Comment by layer8
4 days ago
Things would be simpler, more predictable and tractable.
For example, real-time guarantees (hard time constraints on how long a particular type of event will take to process) would be easier to provide.
4 days ago
Things would be simpler, more predictable and tractable.
For example, real-time guarantees (hard time constraints on how long a particular type of event will take to process) would be easier to provide.
But why do we think that? The complexity would almost certainly still exist. Would just now be up a layer. With no guarantees that you could hit the same performance characteristics that we are able to hit today.
Put another way, if that would truly be a better place, what is stopping people from building it today?
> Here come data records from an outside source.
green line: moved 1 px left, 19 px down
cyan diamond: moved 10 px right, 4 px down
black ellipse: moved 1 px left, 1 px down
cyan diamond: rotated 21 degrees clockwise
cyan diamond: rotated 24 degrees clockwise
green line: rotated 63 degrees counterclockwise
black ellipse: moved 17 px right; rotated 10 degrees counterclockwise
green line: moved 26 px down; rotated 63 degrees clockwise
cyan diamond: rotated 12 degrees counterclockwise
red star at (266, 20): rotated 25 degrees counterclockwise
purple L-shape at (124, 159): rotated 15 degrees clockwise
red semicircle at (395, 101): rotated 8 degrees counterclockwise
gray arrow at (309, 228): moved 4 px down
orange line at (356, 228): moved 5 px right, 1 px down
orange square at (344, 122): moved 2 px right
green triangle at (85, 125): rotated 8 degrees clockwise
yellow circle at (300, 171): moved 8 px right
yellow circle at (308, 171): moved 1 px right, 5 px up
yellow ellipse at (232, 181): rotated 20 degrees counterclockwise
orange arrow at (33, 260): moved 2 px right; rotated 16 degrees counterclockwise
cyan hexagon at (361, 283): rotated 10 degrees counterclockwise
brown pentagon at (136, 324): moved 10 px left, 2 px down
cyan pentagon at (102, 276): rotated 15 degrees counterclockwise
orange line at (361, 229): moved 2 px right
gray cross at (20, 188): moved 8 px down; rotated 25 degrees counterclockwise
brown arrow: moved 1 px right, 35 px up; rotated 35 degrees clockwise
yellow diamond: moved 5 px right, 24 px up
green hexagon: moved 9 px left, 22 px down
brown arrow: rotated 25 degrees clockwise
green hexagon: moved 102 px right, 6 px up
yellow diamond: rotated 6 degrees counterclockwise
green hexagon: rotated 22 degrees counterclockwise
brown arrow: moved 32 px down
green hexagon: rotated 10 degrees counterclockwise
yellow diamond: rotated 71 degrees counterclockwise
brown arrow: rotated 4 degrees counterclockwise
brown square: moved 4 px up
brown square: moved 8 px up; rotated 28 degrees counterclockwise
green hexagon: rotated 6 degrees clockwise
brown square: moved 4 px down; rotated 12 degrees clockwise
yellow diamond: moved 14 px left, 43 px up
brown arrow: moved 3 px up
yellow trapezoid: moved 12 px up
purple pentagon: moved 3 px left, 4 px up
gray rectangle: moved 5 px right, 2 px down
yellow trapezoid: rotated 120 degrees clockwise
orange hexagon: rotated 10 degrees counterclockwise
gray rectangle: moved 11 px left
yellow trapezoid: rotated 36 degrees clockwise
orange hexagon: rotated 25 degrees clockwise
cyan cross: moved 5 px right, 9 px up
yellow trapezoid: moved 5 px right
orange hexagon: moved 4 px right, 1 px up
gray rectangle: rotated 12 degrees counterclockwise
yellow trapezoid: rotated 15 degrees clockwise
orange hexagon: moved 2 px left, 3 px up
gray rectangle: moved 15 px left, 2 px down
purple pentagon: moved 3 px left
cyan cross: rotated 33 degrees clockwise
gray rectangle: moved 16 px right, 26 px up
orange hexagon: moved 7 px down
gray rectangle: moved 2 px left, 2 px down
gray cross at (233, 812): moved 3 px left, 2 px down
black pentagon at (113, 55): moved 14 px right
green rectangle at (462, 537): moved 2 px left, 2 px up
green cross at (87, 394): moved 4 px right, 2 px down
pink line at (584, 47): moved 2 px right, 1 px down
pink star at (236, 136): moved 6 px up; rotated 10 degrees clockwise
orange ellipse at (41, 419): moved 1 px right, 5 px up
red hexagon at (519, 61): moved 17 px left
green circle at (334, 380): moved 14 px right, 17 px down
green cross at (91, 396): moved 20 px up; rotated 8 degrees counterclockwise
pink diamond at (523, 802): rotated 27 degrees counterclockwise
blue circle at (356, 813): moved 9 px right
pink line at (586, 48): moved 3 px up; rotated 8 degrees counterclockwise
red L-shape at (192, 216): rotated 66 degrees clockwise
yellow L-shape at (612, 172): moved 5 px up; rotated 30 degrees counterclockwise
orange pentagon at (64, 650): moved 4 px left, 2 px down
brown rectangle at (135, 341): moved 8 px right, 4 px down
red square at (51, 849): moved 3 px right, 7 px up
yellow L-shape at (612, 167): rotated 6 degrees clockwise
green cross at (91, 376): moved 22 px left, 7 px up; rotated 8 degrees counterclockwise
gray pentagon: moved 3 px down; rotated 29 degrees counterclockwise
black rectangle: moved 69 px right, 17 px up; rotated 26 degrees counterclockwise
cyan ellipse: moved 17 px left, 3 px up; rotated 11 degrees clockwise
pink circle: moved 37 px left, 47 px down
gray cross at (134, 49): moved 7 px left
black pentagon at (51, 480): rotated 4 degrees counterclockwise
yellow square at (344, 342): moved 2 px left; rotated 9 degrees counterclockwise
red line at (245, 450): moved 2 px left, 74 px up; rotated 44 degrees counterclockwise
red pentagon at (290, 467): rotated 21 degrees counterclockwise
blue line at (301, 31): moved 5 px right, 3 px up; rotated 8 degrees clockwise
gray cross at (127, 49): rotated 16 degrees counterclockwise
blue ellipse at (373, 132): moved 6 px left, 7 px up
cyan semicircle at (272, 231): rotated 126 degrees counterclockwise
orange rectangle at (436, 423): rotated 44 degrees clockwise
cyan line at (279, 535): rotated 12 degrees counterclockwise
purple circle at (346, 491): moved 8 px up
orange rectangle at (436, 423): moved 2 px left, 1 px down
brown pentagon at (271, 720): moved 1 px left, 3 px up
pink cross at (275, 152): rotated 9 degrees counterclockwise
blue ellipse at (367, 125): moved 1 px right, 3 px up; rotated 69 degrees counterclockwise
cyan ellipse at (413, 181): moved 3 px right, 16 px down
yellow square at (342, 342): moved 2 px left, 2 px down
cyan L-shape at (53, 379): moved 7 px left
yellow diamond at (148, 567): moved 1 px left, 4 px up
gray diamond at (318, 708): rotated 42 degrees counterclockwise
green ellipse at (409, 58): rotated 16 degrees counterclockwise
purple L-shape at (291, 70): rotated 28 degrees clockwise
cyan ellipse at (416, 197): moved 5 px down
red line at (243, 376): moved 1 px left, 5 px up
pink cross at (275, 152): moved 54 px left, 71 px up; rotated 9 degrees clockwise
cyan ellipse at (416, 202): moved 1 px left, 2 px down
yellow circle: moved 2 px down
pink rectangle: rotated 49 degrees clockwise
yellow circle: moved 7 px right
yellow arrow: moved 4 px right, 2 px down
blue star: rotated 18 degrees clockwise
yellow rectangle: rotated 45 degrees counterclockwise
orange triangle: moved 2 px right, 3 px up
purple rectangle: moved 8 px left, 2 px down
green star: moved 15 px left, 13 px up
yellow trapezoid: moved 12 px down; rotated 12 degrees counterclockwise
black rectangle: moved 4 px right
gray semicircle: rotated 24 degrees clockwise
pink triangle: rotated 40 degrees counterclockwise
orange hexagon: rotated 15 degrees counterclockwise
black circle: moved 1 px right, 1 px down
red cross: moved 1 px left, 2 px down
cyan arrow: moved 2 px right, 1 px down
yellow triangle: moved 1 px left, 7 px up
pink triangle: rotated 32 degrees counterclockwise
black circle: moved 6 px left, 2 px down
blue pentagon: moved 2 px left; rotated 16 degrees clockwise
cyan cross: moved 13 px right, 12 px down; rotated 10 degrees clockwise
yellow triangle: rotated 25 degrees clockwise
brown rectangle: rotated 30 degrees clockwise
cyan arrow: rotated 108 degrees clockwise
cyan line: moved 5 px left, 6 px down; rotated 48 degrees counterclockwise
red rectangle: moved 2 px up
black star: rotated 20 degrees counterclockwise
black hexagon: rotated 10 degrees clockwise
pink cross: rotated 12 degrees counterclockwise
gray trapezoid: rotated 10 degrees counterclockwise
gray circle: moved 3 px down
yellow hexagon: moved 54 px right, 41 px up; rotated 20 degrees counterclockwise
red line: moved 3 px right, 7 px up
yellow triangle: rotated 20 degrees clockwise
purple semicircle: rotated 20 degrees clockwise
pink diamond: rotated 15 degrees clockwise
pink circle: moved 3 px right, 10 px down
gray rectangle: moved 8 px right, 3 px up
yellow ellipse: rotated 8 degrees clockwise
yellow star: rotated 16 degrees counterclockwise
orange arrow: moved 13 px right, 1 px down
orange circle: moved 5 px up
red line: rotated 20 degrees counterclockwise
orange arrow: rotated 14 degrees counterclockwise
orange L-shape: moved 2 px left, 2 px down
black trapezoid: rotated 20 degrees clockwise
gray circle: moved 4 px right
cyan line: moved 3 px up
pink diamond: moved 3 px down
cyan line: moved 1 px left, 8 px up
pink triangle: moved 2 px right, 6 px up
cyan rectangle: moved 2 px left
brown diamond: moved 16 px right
Performance wouldn’t be the same, and that’s why nobody is manufacturing it. The industry prefers living with higher complexity when it yields better performance. That doesn’t mean that some people like in this thread wouldn’t prefer if things were more simple, even at the price of significantly lower performance.
> The complexity would almost certainly still exist.
That doesn’t follow. A lot of the complexity is purely to achieve the performance we have.
I'm used to people arguing for simpler setups because the belief is that they could make them more performant. This was specifically the push for RISC back in the day, no?
To that end, I was assuming the idea would be that we think we could have faster systems if we didn't have this stuff. If that is not the assumption, I'm curious what the appeal is?